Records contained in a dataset
▬▬▬▬▬▬▬▬▬▬

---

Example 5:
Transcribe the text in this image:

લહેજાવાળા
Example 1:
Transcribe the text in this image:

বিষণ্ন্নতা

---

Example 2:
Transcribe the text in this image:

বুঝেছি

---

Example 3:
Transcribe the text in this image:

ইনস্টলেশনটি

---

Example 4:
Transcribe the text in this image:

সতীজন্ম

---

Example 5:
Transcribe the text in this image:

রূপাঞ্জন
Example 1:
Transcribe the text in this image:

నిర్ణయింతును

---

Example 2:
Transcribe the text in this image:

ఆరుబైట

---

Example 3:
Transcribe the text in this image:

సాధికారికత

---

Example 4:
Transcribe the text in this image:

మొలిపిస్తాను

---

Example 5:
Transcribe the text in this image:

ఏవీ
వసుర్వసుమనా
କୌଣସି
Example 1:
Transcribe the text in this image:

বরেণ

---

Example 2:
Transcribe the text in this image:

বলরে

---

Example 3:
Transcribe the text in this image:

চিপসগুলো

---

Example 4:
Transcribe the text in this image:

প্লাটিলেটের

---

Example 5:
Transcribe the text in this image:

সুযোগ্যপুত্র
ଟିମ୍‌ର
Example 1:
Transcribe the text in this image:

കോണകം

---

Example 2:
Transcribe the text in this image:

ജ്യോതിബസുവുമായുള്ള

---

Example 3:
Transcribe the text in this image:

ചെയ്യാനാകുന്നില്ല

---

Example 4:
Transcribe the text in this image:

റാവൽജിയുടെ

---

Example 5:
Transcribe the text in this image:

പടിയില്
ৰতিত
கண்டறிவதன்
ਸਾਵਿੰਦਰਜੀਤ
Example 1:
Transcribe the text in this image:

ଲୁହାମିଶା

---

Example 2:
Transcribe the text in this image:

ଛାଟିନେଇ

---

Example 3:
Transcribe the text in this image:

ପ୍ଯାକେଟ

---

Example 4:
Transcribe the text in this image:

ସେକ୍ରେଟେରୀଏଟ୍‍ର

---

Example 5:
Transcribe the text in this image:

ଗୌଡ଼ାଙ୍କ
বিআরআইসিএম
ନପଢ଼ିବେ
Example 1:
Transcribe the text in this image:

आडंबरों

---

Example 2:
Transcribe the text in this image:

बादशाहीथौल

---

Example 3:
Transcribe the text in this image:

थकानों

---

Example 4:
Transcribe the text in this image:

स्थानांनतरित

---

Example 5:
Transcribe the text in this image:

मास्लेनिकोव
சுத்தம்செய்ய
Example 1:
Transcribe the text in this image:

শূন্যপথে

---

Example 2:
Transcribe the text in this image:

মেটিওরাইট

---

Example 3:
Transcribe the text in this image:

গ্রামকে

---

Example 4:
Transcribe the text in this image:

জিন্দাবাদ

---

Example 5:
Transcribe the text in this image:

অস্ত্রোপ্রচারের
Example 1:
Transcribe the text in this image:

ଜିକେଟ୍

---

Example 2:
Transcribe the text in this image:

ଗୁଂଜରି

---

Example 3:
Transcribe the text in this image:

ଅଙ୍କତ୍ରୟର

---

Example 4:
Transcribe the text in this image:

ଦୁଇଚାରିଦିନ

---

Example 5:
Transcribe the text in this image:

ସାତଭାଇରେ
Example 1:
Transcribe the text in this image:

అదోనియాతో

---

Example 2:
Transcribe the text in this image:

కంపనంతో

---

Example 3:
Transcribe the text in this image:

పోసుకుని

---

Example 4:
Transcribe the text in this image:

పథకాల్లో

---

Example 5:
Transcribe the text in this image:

▬▬▬▬▬▬▬▬▬▬

Exercise objective
Take the entries above and return all of them exactly.

Response box
---

Example 5:
Transcribe the text in this image:

લહેજાવાળા
Example 1:
Transcribe the text in this image:

বিষণ্ন্নতা

---

Example 2:
Transcribe the text in this image:

বুঝেছি

---

Example 3:
Transcribe the text in this image:

ইনস্টলেশনটি

---

Example 4:
Transcribe the text in this image:

সতীজন্ম

---

Example 5:
Transcribe the text in this image:

রূপাঞ্জন
Example 1:
Transcribe the text in this image:

నిర్ణయింతును

---

Example 2:
Transcribe the text in this image:

ఆరుబైట

---

Example 3:
Transcribe the text in this image:

సాధికారికత

---

Example 4:
Transcribe the text in this image:

మొలిపిస్తాను

---

Example 5:
Transcribe the text in this image:

ఏవీ
వసుర్వసుమనా
କୌଣସି
Example 1:
Transcribe the text in this image:

বরেণ

---

Example 2:
Transcribe the text in this image:

বলরে

---

Example 3:
Transcribe the text in this image:

চিপসগুলো

---

Example 4:
Transcribe the text in this image:

প্লাটিলেটের

---

Example 5:
Transcribe the text in this image:

সুযোগ্যপুত্র
ଟିମ୍‌ର
Example 1:
Transcribe the text in this image:

കോണകം

---

Example 2:
Transcribe the text in this image:

ജ്യോതിബസുവുമായുള്ള

---

Example 3:
Transcribe the text in this image:

ചെയ്യാനാകുന്നില്ല

---

Example 4:
Transcribe the text in this image:

റാവൽജിയുടെ

---

Example 5:
Transcribe the text in this image:

പടിയില്
ৰতিত
கண்டறிவதன்
ਸਾਵਿੰਦਰਜੀਤ
Example 1:
Transcribe the text in this image:

ଲୁହାମିଶା

---

Example 2:
Transcribe the text in this image:

ଛାଟିନେଇ

---

Example 3:
Transcribe the text in this image:

ପ୍ଯାକେଟ

---

Example 4:
Transcribe the text in this image:

ସେକ୍ରେଟେରୀଏଟ୍‍ର

---

Example 5:
Transcribe the text in this image:

ଗୌଡ଼ାଙ୍କ
বিআরআইসিএম
ନପଢ଼ିବେ
Example 1:
Transcribe the text in this image:

आडंबरों

---

Example 2:
Transcribe the text in this image:

बादशाहीथौल

---

Example 3:
Transcribe the text in this image:

थकानों

---

Example 4:
Transcribe the text in this image:

स्थानांनतरित

---

Example 5:
Transcribe the text in this image:

मास्लेनिकोव
சுத்தம்செய்ய
Example 1:
Transcribe the text in this image:

শূন্যপথে

---

Example 2:
Transcribe the text in this image:

মেটিওরাইট

---

Example 3:
Transcribe the text in this image:

গ্রামকে

---

Example 4:
Transcribe the text in this image:

জিন্দাবাদ

---

Example 5:
Transcribe the text in this image:

অস্ত্রোপ্রচারের
Example 1:
Transcribe the text in this image:

ଜିକେଟ୍

---

Example 2:
Transcribe the text in this image:

ଗୁଂଜରି

---

Example 3:
Transcribe the text in this image:

ଅଙ୍କତ୍ରୟର

---

Example 4:
Transcribe the text in this image:

ଦୁଇଚାରିଦିନ

---

Example 5:
Transcribe the text in this image:

ସାତଭାଇରେ
Example 1:
Transcribe the text in this image:

అదోనియాతో

---

Example 2:
Transcribe the text in this image:

కంపనంతో

---

Example 3:
Transcribe the text in this image:

పోసుకుని

---

Example 4:
Transcribe the text in this image:

పథకాల్లో

---

Example 5:
Transcribe the text in this image:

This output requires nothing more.